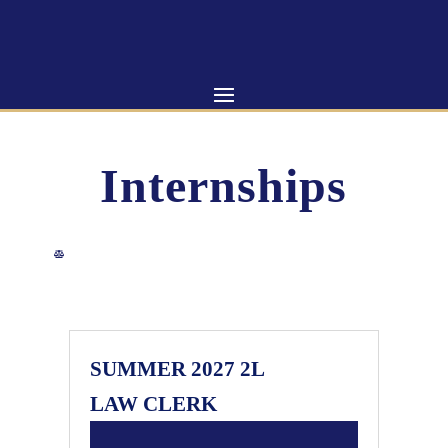
Skip
to
content
Internships
SUMMER 2027 2L
LAW CLERK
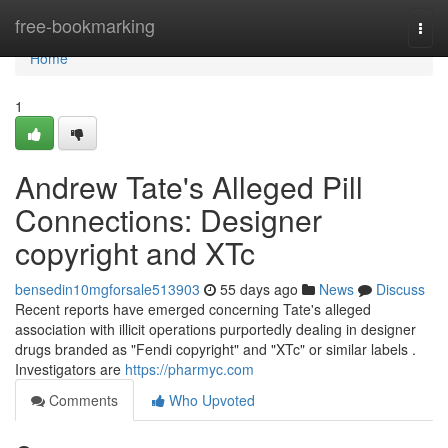
Home
free-bookmarking
Togg
navi
Home
1
Andrew Tate's Alleged Pill
Connections: Designer
copyright and XTc
bensedin10mgforsale513903
55 days ago
News
Discuss
Recent reports have emerged concerning Tate's alleged
association with illicit operations purportedly dealing in designer
drugs branded as "Fendi copyright" and "XTc" or similar labels .
Investigators are
https://pharmyc.com
Comments
Who Upvoted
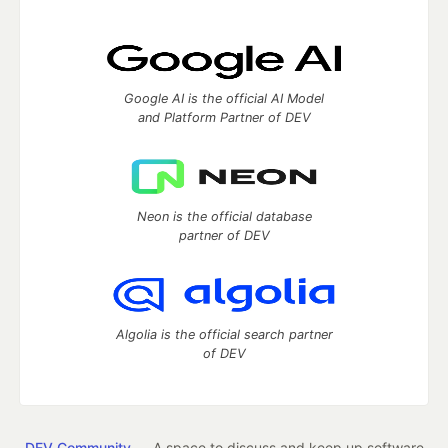
Google AI is the official AI Model
and Platform Partner of DEV
Neon is the official database
partner of DEV
Algolia is the official search partner
of DEV
DEV Community
— A space to discuss and keep up software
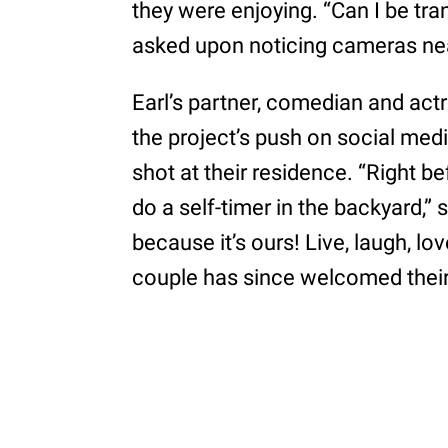
they were enjoying. “Can I be tra
asked upon noticing cameras ne
Earl’s partner, comedian and ac
the project’s push on social med
shot at their residence. “Right 
do a self-timer in the backyard,” 
because it’s ours! Live, laugh, l
couple has since welcomed their fi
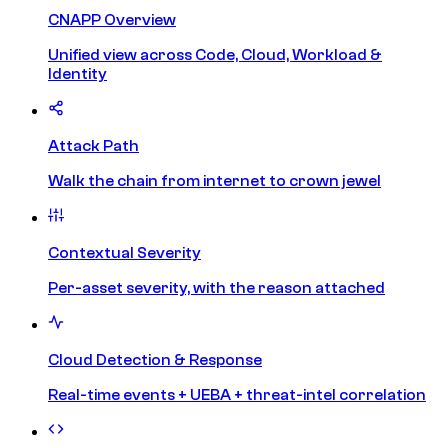
CNAPP Overview
Unified view across Code, Cloud, Workload &
Identity
Attack Path
Walk the chain from internet to crown jewel
Contextual Severity
Per-asset severity, with the reason attached
Cloud Detection & Response
Real-time events + UEBA + threat-intel correlation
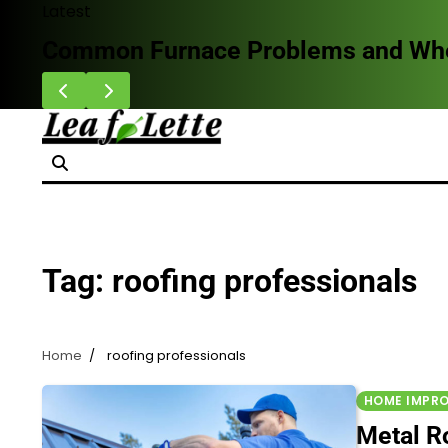
Skip
Latest
to
Common Furnace Problems and When 
content
Tag:
roofing professionals
Home
roofing professionals
HOME IMPR
Metal Ro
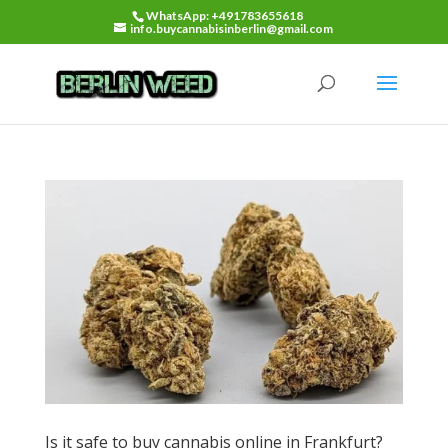
WhatsApp: +491783655618
info.buycannabisinberlin@gmail.com
Is it safe to buy cannabis online in Frankfurt?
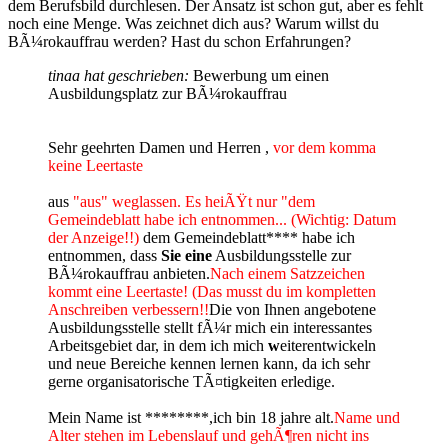
dem Berufsbild durchlesen. Der Ansatz ist schon gut, aber es fehlt
noch eine Menge. Was zeichnet dich aus? Warum willst du
BÃ¼rokauffrau werden? Hast du schon Erfahrungen?
tinaa hat geschrieben:
Bewerbung um einen
Ausbildungsplatz zur BÃ¼rokauffrau
Sehr geehrten Damen und Herren ,
vor dem komma
keine Leertaste
aus
"aus" weglassen. Es heiÃŸt nur "dem
Gemeindeblatt habe ich entnommen... (Wichtig: Datum
der Anzeige!!)
dem Gemeindeblatt**** habe ich
entnommen, dass
Sie eine
Ausbildungsstelle zur
BÃ¼rokauffrau anbieten.
Nach einem Satzzeichen
kommt eine Leertaste! (Das musst du im kompletten
Anschreiben verbessern!!
Die von Ihnen angebotene
Ausbildungsstelle stellt fÃ¼r mich ein interessantes
Arbeitsgebiet dar, in dem ich mich
w
eiterentwickeln
und neue Bereiche kennen lernen kann, da ich sehr
gerne organisatorische TÃ¤tigkeiten erledige.
Mein Name ist ********,ich bin 18 jahre alt.
Name und
Alter stehen im Lebenslauf und gehÃ¶ren nicht ins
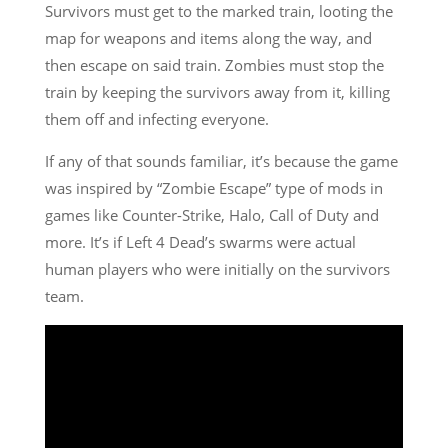
Survivors must get to the marked train, looting the
map for weapons and items along the way, and
then escape on said train. Zombies must stop the
train by keeping the survivors away from it, killing
them off and infecting everyone.
If any of that sounds familiar, it’s because the game
was inspired by “Zombie Escape” type of mods in
games like Counter-Strike, Halo, Call of Duty and
more. It’s if Left 4 Dead’s swarms were actual
human players who were initially on the survivors
team.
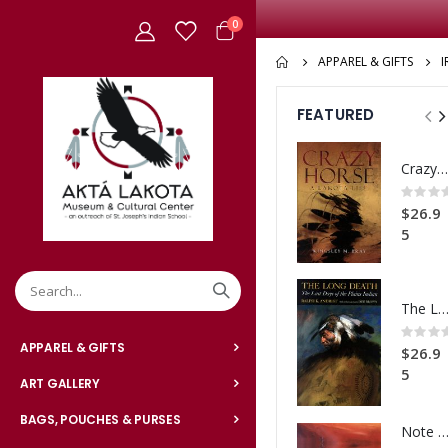
items
0
Cart
APPAREL & GIFTS
FEATURED
Crazy Horse: A Lakota Life
Rating:
0%
$26.9
5
The Long Dea
Rating:
0%
APPAREL & GIFTS
$26.9
5
ART GALLERY
BAGS, POUCHES & PURSES
Note Card Sunset Ca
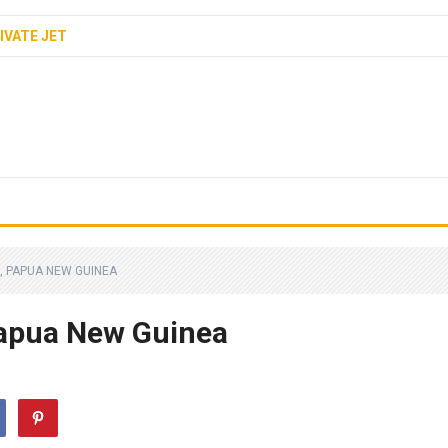
IVATE JET
, PAPUA NEW GUINEA
apua New Guinea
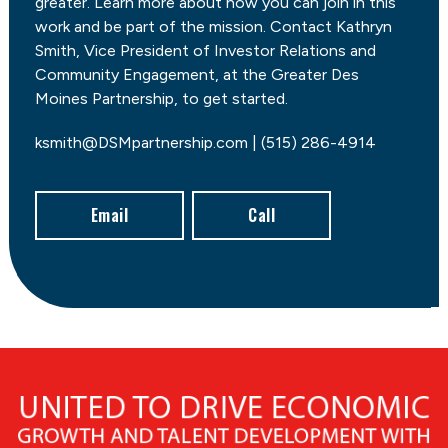
greater. Learn more about how you can join in this
work and be part of the mission. Contact Kathryn
Smith, Vice President of Investor Relations and
Community Engagement, at the Greater Des
Moines Partnership, to get started.
ksmith@DSMpartnership.com | (515) 286-4914
Email
Call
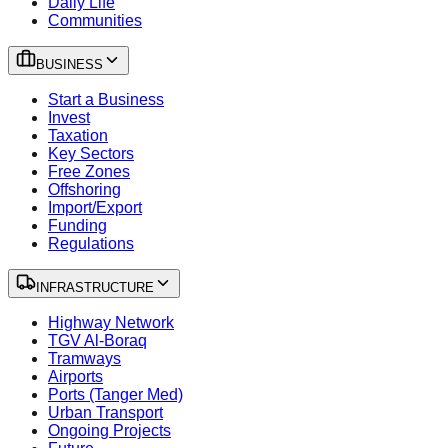
Daily Life
Communities
BUSINESS
Start a Business
Invest
Taxation
Key Sectors
Free Zones
Offshoring
Import/Export
Funding
Regulations
INFRASTRUCTURE
Highway Network
TGV Al-Boraq
Tramways
Airports
Ports (Tanger Med)
Urban Transport
Ongoing Projects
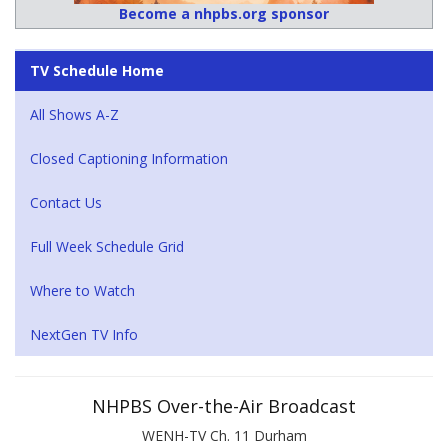
Become a nhpbs.org sponsor
TV Schedule Home
All Shows A-Z
Closed Captioning Information
Contact Us
Full Week Schedule Grid
Where to Watch
NextGen TV Info
NHPBS Over-the-Air Broadcast
WENH-TV Ch. 11 Durham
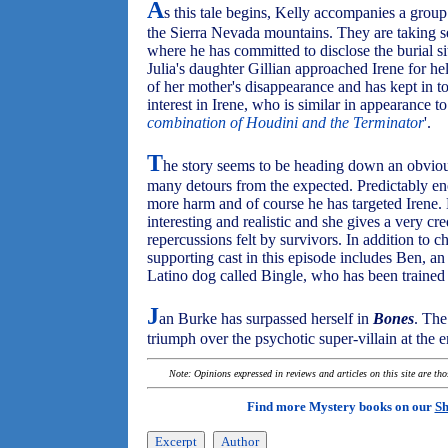
A
s this tale begins, Kelly accompanies a group 
the Sierra Nevada mountains. They are taking ser
where he has committed to disclose the burial sit
Julia's daughter Gillian approached Irene for help
of her mother's disappearance and has kept in to
interest in Irene, who is similar in appearance to
combination of Houdini and the Terminator
'.
T
he story seems to be heading down an obvious 
many detours from the expected. Predictably eno
more harm and of course he has targeted Irene. 
interesting and realistic and she gives a very cr
repercussions felt by survivors. In addition to cha
supporting cast in this episode includes Ben, an
Latino dog called Bingle, who has been trained 
J
an Burke has surpassed herself in
Bones
. The
triumph over the psychotic super-villain at the en
Note: Opinions expressed in reviews and articles on this site are th
Find more Mystery books on our
Sh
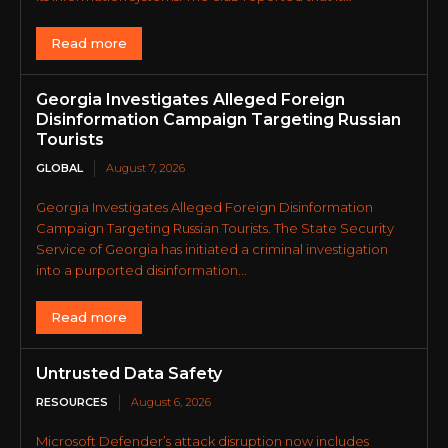
Read more
Georgia Investigates Alleged Foreign
Disinformation Campaign Targeting Russian
Tourists
GLOBAL
August 7, 2026
Georgia Investigates Alleged Foreign Disinformation
Campaign Targeting Russian Tourists. The State Security
Service of Georgia has initiated a criminal investigation
into a purported disinformation...
Read more
Untrusted Data Safety
RESOURCES
August 6, 2026
Microsoft Defender’s attack disruption now includes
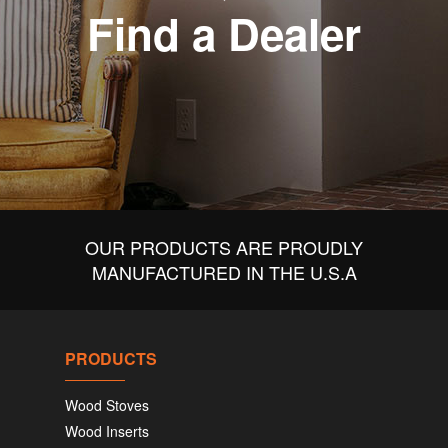
Find a Dealer
OUR PRODUCTS ARE PROUDLY
MANUFACTURED IN THE U.S.A
PRODUCTS
Wood Stoves
Wood Inserts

-- REQUIRED ACTION --
In the entries above, find lines with "Leertaste" and copy each.

-- RESPONSE BOX --
keine Leertaste
kommt eine Leertaste! (Das musst du im kompletten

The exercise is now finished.